Profesionalidad
Tropiezo al azar, por esa insana costumbre de encender de vez en cuando un aparato especializado en vomitar materia fecal, con el relajado y sonriente rostro de uno de mis actores favoritos. Se llama José Bono y se supone que le están entrevistando, buscando los entresijos de su complicado pensamiento y de su torrencial humanidad. Pero el interrogatorio que le hace la complacida Lorena Berdún es dulce, con el tono laudatorio de las hagiografías pactadas, del arrullo propiciando el entrañable monólogo del invitado.
Disfruto aún más del arte escénico de Bono cuando algún iluso intenta en vano y patéticamente ser inquisitorial con él, acorralarle, desmontar su insuperable populismo, que muestre sus preferencias por el blanco o por el negro, lanzar concienciado ácido sulfúrico contra la imagen del político al que ama el pueblo llano, los católicos y los agnósticos, la gente de bien de las dos Españas.

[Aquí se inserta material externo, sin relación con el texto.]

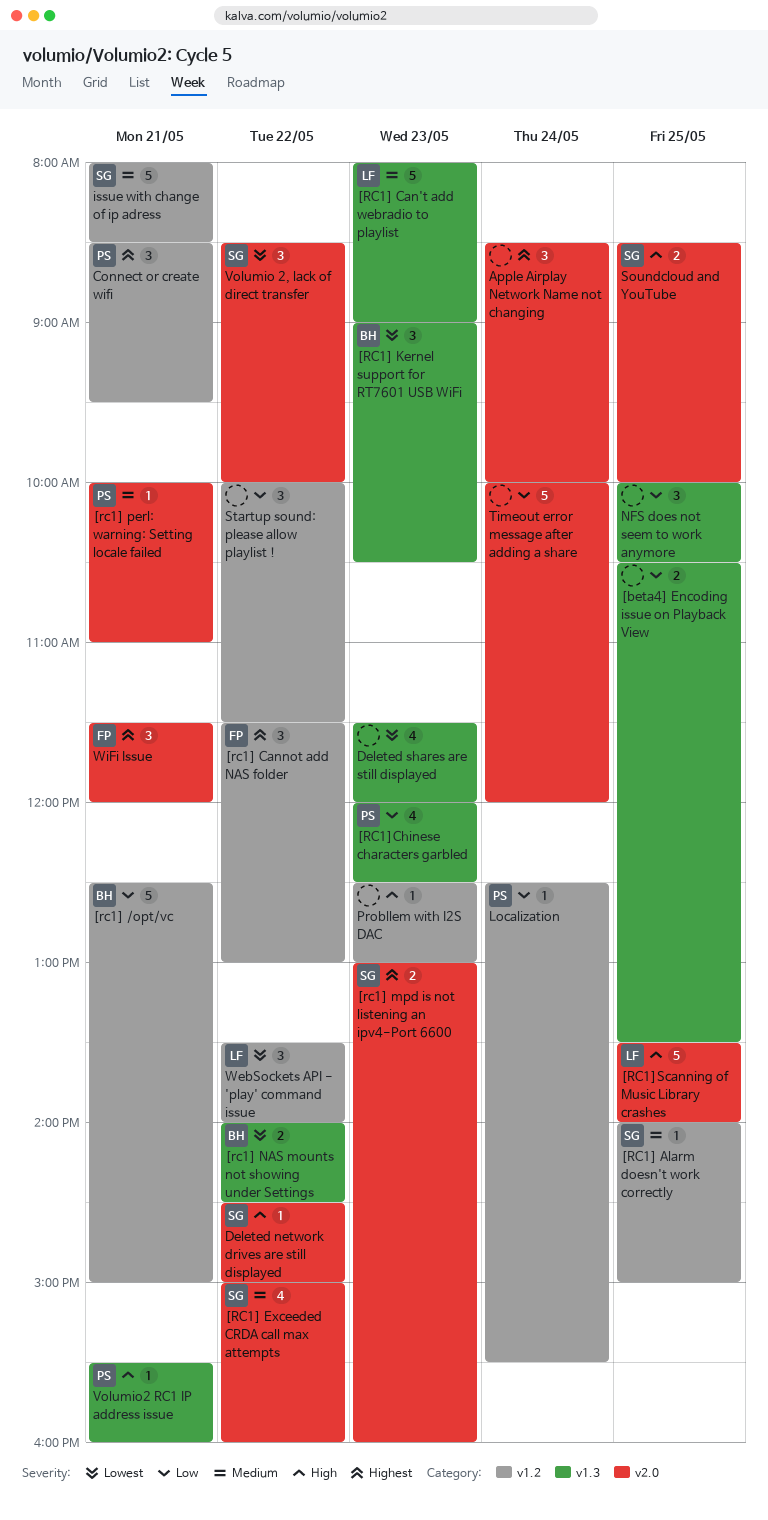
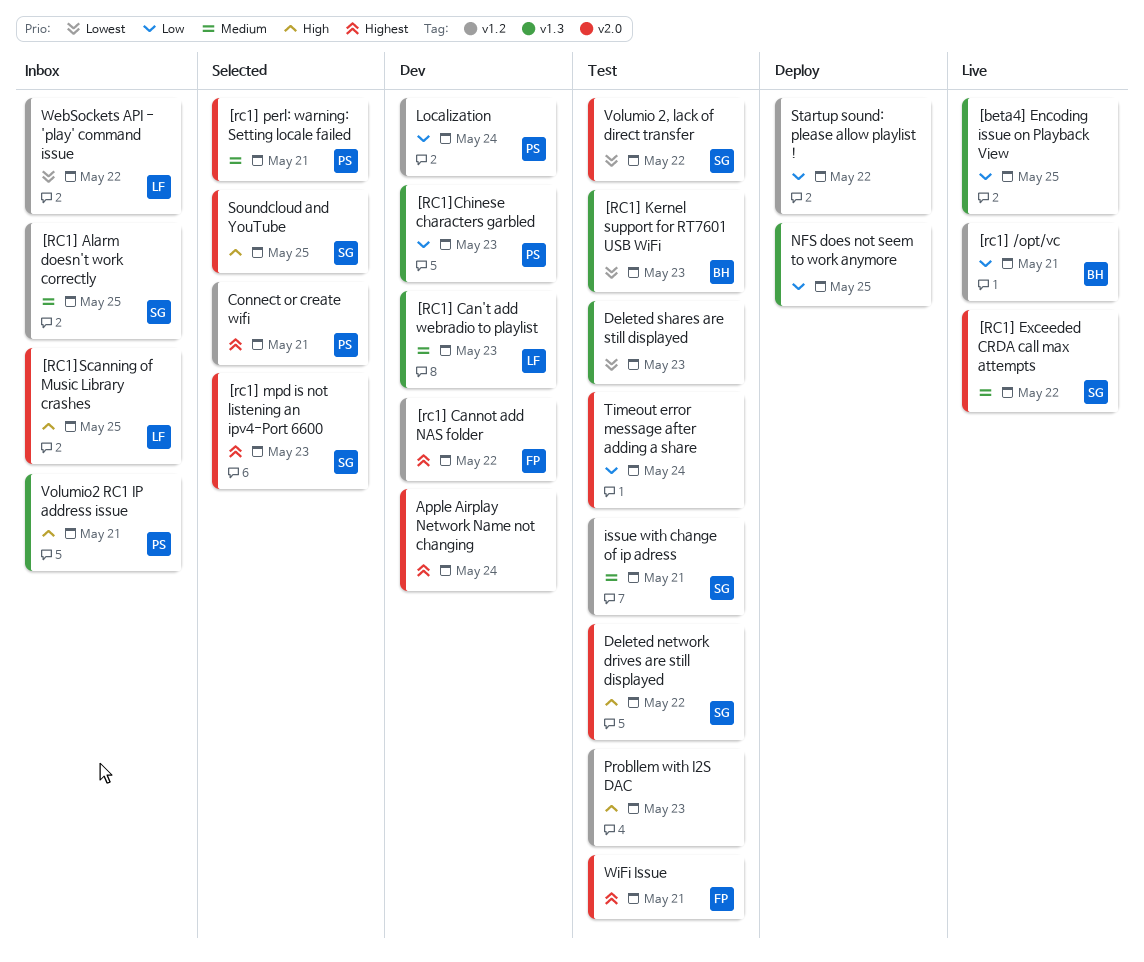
[rc1] NAS mounts not showing under Settings: present -> none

También prefiero al enérgico presidente del Congreso lanzando bíblico fuego contra los republicanos sin modales que, utilizando un homenaje a los represaliados del franquismo, se atreven, los muy felones, a exhibir una bandera republicana, a cuestionar a estas alturas la sagrada legalidad democrática de esa monarquía divina que vela por la felicidad colectiva de los españoles. O al colega y aliado más fiable que han tenido nunca Guerra y Zapatero. O al inmisercorde látigo del piadoso Trillo, aquel guerrero épico al que la historia le impuso conquistar Perejil en un glorioso amanecer.
Pero me hace menos gracia el seráfico Bono que sólo cree en la religión del amor, el que potencia el sentido de su existencia adoptando a una desvalida criatura, el que tiene que sonreír en público cuando se siente destrozado por las calumnias, el convencido de que Dios no es de derechas, el progresista que se desvive por los derechos de los homosexuales, los diabéticos y los divorciados. Profesionalidad es usted, hombre de La Mancha.